By far though, the stuff I find the hardest is her insistence that “science” is about to prove the existence of God. In particular, the branch of quantum physics known as string theory is supposedly right on the cusp of grand unifying theory that will once and for all settle the debate. Now, not only is string theory hotly contested in the world of people who actually understand quantum physics (that would not include myself or my mother), but I have to wonder about a “faith” that continually seeks proof. Particularly when that proof comes in the form of snake oil science and unsupportable pronouncements. (There are many good scientific websites that debunk much of the “science” the new thought movement bases its theories on).

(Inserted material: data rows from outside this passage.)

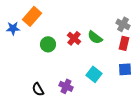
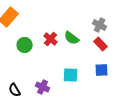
red rectangle: (124, 43) -> (101, 44), turned -56
cyan square: (94, 74) -> (71, 75), turned -35

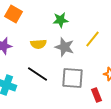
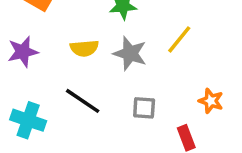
gray square: (72, 78) -> (144, 108), size x0.6

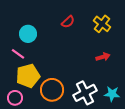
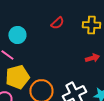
yellow cross: (102, 24) -> (91, 25), turned -36

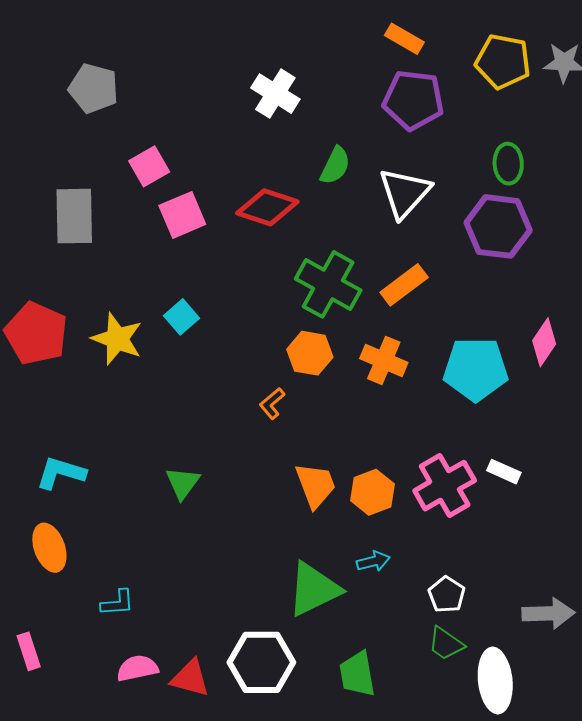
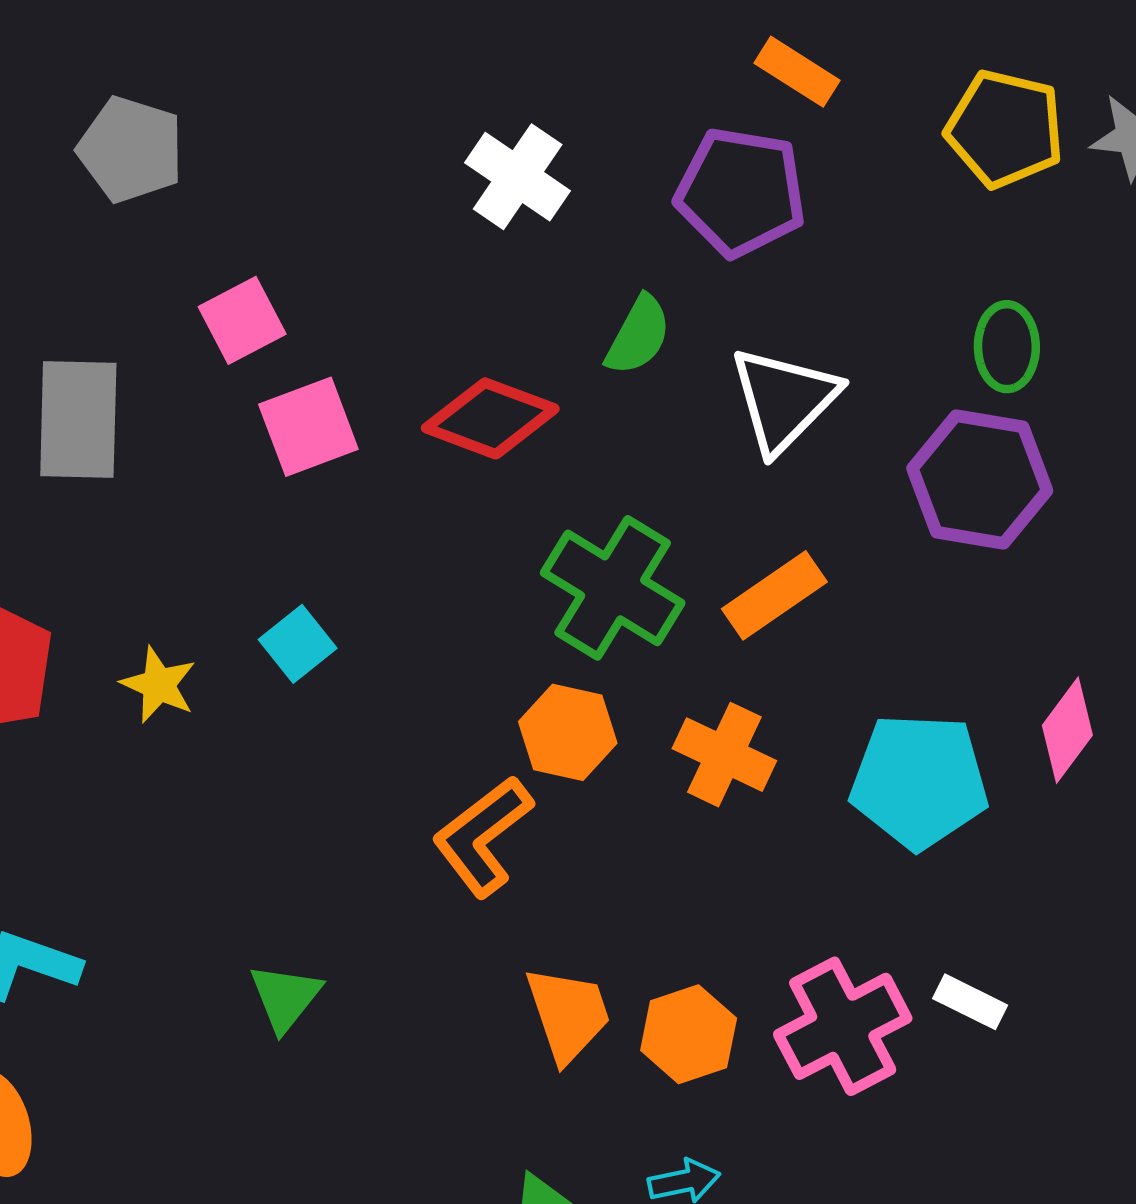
purple pentagon: (413, 100) -> (741, 192), moved
yellow star: (117, 339) -> (159, 685), size x0.7
orange L-shape: (272, 404) -> (483, 836), size x1.8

Really, I understand that people believe in God in all its incarnations (from the old Christian God to the new unified field god), and I support anything that gives people comfort and community in this crazy world. Despite my rational upbringing, I too have felt the pull of faith during some of my darker moments. But while I might consider myself spiritual (and by that I mean willing to entertain the possibility of things beyond this realm), I have never been able to find true belief in any system. And I am highly skeptical of any individual, group, program, spiritual centre, ashram, church, etc. that claims to be purveyors of the truth. Particularly when that truth seems to come with cost after cost (expensive courses, large donations, book and dvd sales, and pricey retreats being the norm rather than the exception in “new thought”).

I suppose what is most difficult for me to fathom is that someone who I was raised by and am so close to has such a different take on reality that I do. That she does not see through the snake oil and the hokey language to understand it as a consumer movement more than anything else. And although part of me wants to chalk it up to age – I think it is probably more a matter of brain chemicals or brain structure (I have obviously inherited more of my father’s skeptical mind). According to some studies, some people do have more of a propensity towards belief than others based on the amount of L-Dopa present in the brain.

For the record, Sai Baba is still alive and has a relatively large following. And my mother, for all the lessons she taught me as a child has decided that perhaps he’s not a fraud after all. Then, I ask you, where is that damned candy that is supposed to fall from the sky?